- Born: Rosarie Beltran March 25, 1925
- Died: April 6, 2016 (aged 91) Reading, Pennsylvania, U.S.
- Education: College Misericordia
- Organization: Bernardine Sisters of St. Francis
- Relatives: Eusebius J. Beltran (brother)

= Sister Sponsa Beltran =

American missionary (1925–2016)

Sister Sponsa Beltran (born Rosarie Beltran; March 25, 1925 – April 6, 2016) was an American missionary who was part of the Bernardine Sisters of St. Francis. She was known for her work in Liberia as a nurse and caregiver for abandoned, displaced children and children with disabilities. She founded Our Lady of Fatima Rehabilitation Facility outside of Monrovia in 1998 and later, that work was taken over by the Jerry Cebulski African Disability Foundation (JCADF) which still operates to this day.

== Biography ==
Beltran was born Rosarie Beltran on March 25, 1925, and grew up in Wilkes-Barre, Pennsylvania. Beltran was the eldest of eight children and was the sister of the Archbishop Eusebius J. Beltran. She attended St. Leo's School in Ashley, Pennsylvania.

Afterward, she attended Marymount High School and planned to become a nun after graduation. Beltran became part of the Bernadine Franciscan Sisters in 1944. In 1964, she graduated from College Misericordia and also became a registered nurse. She began to work with people with disabilities in the area.

Beltran went to Liberia as a missionary in 1970. She started working in Cape Palmas at a clinic for the poor. In 1977, she left Liberia because of her macular degeneration and returned after treatment in 1986.

In 1989, Beltran and her students were forcibly relocated to the Ivory Coast after she was involved in a confrontation between soldiers in the First Liberian Civil War. Later in 1989, she founded a new center. She and the children were in exile in the Ivory Coast for around five years. While in exile, she contacted Muhammad Ali for help in donations for the children in her care.
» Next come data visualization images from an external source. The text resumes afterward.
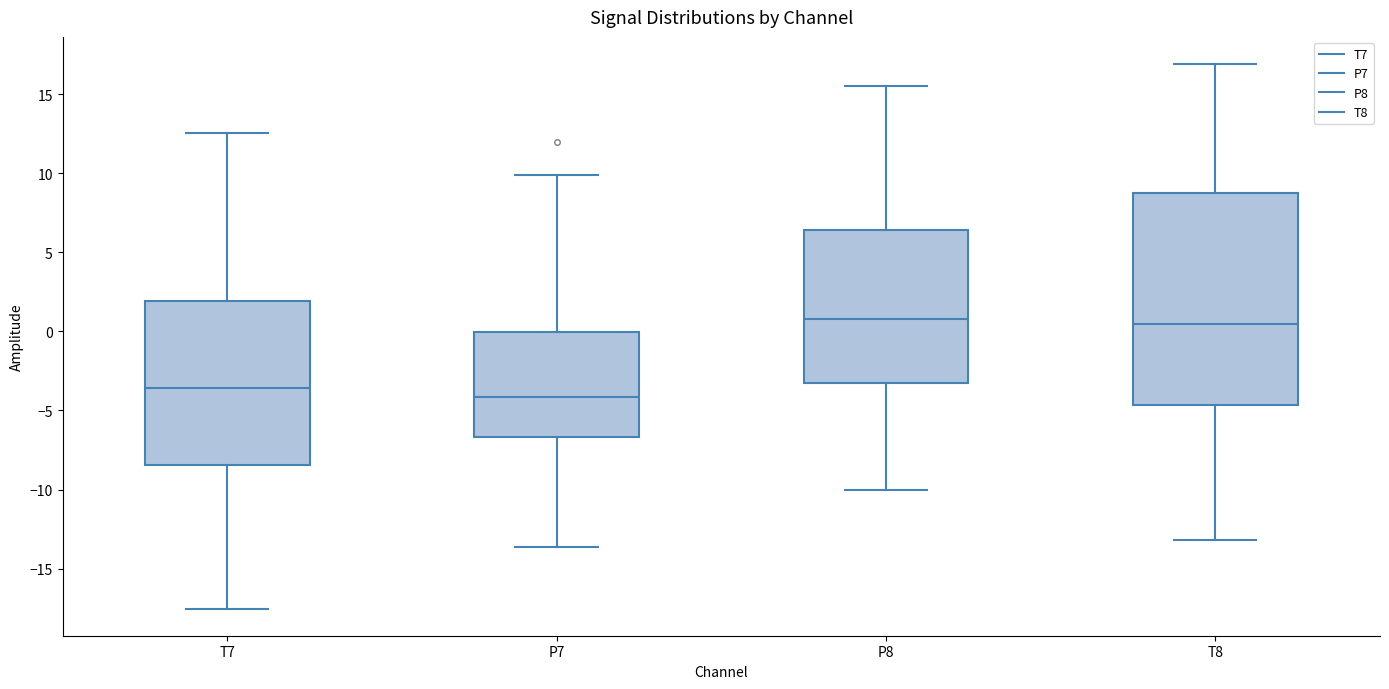

Reading left to right, transcribe this box plot: for each box, give where its median line is, the range the box spans, and where its two whiskers end, as read against the y-axis. The values are not printed on the chart, so give them approximately, as read against the axis.

T7: median -3.5, box -8.5 to 2.0, whiskers -17.5 to 12.5
P7: median -4.0, box -6.5 to 0.0, whiskers -13.5 to 10.0
P8: median 1.0, box -3.5 to 6.5, whiskers -10.0 to 15.5
T8: median 0.5, box -4.5 to 9.0, whiskers -13.0 to 17.0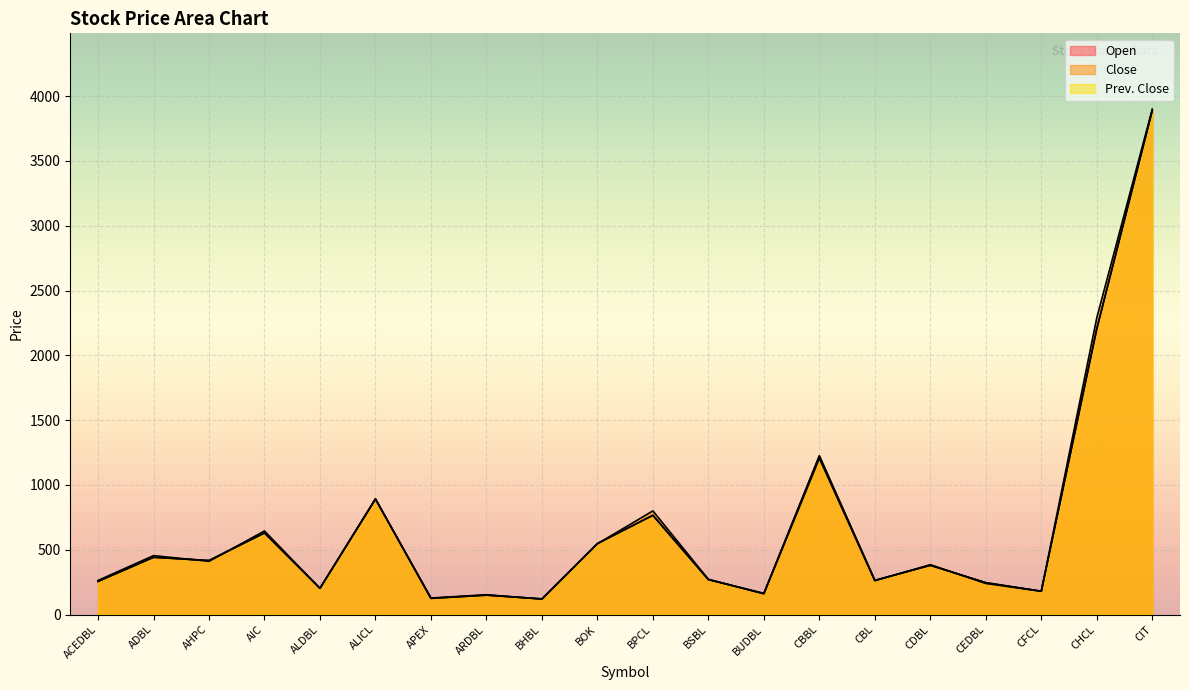

At which category does Close reach its first local valley?

AHPC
In 1997, he came to San Pedro to deliver supplies and food to the 105 children who were staying at the Centre Bon Berger Catholic Mission.

Beltran bought 13 acres of land where she built a small community called Our Lady of Fatima Rehabilitation Facility near Monrovia that included a school, clinic and chapel. It was opened in 1998 and the children that had been displaced to the Ivory Coast were returned to Liberia. The facility was created to provide education and care to displaced or abandoned young people and people with disabilities.

Beltran retired from her work after becoming fully blind in 2007. In order to continue the work she started, the Jerry Cebulski African Disability Foundation (JCADF) was created. Beltran came back to the United States and moved into St. Joseph's Villa, a retirement home for Bernadine Sisters in Reading, Pennsylvania.

Beltran died on April 6, 2016, in Reading, at the age of 91. JCADF continues to operate in Liberia, providing food, supplies and assistive devices for people with disabilities.